Directions:
1. In the article on predicting milk production in dairy cows, explain why scientists can base their calculations on SNPs located near a causal SNP rather than on the causal SNP itself.
2. Extend the article on predicting milk production in dairy cows, starting after its final sentence about tools that can identify over 770,000 SNPs.

Text for analysis:
—————

Skip to content

Predicting Performance in Dairy Cows of the Future

    Written by: Peter Williamson, Ph.D. | Issue # 39 | 2015

    • Modern genomic tools can be used to predict how much milk dairy cows will produce.
    • Scientists are working hard on maximizing the accuracy of these predictions while minimizing the cost.
    • This study used markers that identify large sections of DNA to simplify analysis.
    • The approach improved prediction accuracy.
    • Soon these methods will be applied to predict milk production in the herds of the future.

    Selective breeding of dairy cows is a major part of modern dairy farming. Farmers can select the bulls they want to use to produce animals for their herd. One bull may sire thousands of daughter cows via highly developed systems for artificial insemination. The availability of lots of stored semen from bulls that have been shown to produce cows with excellent production and health traits has been a backbone of improving efficiency and production in dairy farms for several decades. There has been a continuous effort to build on the methods and procedures that contribute to selective breeding, most recently with the advent of genomic tools.

    Genomic tools are based on detailed information arising from the Bovine Genome Sequencing Project. Since its first release, the bovine genome assembly has fuelled an enormous increase in activity to find the regions in the bovine genome where there are differences between individuals (referred to as genetic polymorphisms) that contribute to the capacity of cows to produce milk. Genome technologies have advanced to a stage where many individuals have had their entire genome sequenced, but when comparing cattle, the polymorphisms are a tiny percentage of the whole. Scientists are able to focus just on these parts to do calculations that predict how individual cows, and future generations of cows will perform in milk production.

    The most common forms of genetic variation are called SNPs—single nucleotide polymorphisms. As the name suggests, these are single “letter” changes in the DNA sequence. Some are found within genes, but the majority are spread throughout the DNA sequence between the gene coding regions. In the case where a gene contains a SNP that alters a trait, it then is referred to as a causal SNP. However, because the genome is organized in blocks or haplotypes, knowing the position of SNPs that are close to the causal SNP allows scientists to do calculations based on the assumption that these SNPs track the cause. This assumption is how the science has progressed to-date, and the major effort has gone into increasing the number of SNPs analyzed, from 50,000 SNPs, to more recent tools that can identify over 770,000 SNPs.

—————

Record set:
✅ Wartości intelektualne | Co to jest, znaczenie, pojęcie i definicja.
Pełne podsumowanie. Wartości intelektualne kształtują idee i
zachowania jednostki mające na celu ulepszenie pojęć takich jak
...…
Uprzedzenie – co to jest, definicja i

—————

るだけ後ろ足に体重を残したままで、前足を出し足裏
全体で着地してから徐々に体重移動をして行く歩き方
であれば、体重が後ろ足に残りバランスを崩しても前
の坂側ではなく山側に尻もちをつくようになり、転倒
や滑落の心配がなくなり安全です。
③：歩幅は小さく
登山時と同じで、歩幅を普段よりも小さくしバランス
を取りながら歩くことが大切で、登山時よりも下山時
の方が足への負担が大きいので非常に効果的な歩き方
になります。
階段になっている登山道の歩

—————

Answers for the tasks:
1. The genome is organized in blocks, or haplotypes. SNPs positioned close to a causal SNP are therefore assumed to track that cause, so their known positions can stand in for it in the calculations.

2.
    Armed with this additional level of detail, geneticists have been evaluating how it can be used most effectively in genomic prediction. Surprisingly, the additional data does not translate into an equivalent increase in prediction accuracy. Mogens Lund and his colleagues from Aarhus University have been studying this issue in Nordic cattle and, for comparison, in French Holsteins with Didier Boichard from Institut National de la Recherche Agronomique (INRA). Their recent publications explored the improvement to prediction by using either haplotype-based methods [1], or including information from sequence data analysis [2].

    The first study was based on the knowledge that, because they represent a block of DNA sequence, a haplotype contains more information than an individual SNP, and therefore are more likely to result in improved accuracy. The study began by defining haplotypes based on all the information drawn from 770,000 SNPs in each individual from a large number of cattle. When they used the haplotype approach for their genomic prediction calculations, they found a small but significant (3.1%) gain in accuracy for prediction of milk protein yield. In addition to the increase in accuracy, the method also allows a simplification of the number of SNPs required to capture the information, and would therefore translate into a reduced cost if the method was adopted.

    The second study used data from previous analyses that identified some key DNA sequence information for dairy traits. This allowed the researchers to add SNPs from regions that had a known link to dairy traits. Again, the researchers were mindful of keeping the complexity of any direct measurements on cattle DNA to a minimum, with a view to producing a cost-effective method for potential industry applications. They looked at the capacity of this new set of markers to improve predictions of 17 dairy traits—ranging from body shape to milk production. The analysis showed an improvement in accuracy of up to 4% for production traits when the calculation put more emphasis on the added SNPs from the sequence data.

    These studies are indicative of what is emerging in the field of dairy genetics globally: drawing together highly detailed data on dairy cattle genomes, reducing the complexity of the information that it contains to minimize the difficulty of calculations and the cost of potential applications, and gradually improving the accuracy of predictions. With such a flurry of research activity and the palpable excitement of what will result, we are very close to having accurate predictions of the best genetic composition of future generations of dairy cows.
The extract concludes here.